*Task details*. Revise the material below by changing every "wall" to "fence", keeping all other text unchanged.

[Dataset entries]
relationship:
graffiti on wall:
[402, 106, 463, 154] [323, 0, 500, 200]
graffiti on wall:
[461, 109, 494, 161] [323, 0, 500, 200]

*Task output*.
relationship:
graffiti on fence:
[402, 106, 463, 154] [323, 0, 500, 200]
graffiti on fence:
[461, 109, 494, 161] [323, 0, 500, 200]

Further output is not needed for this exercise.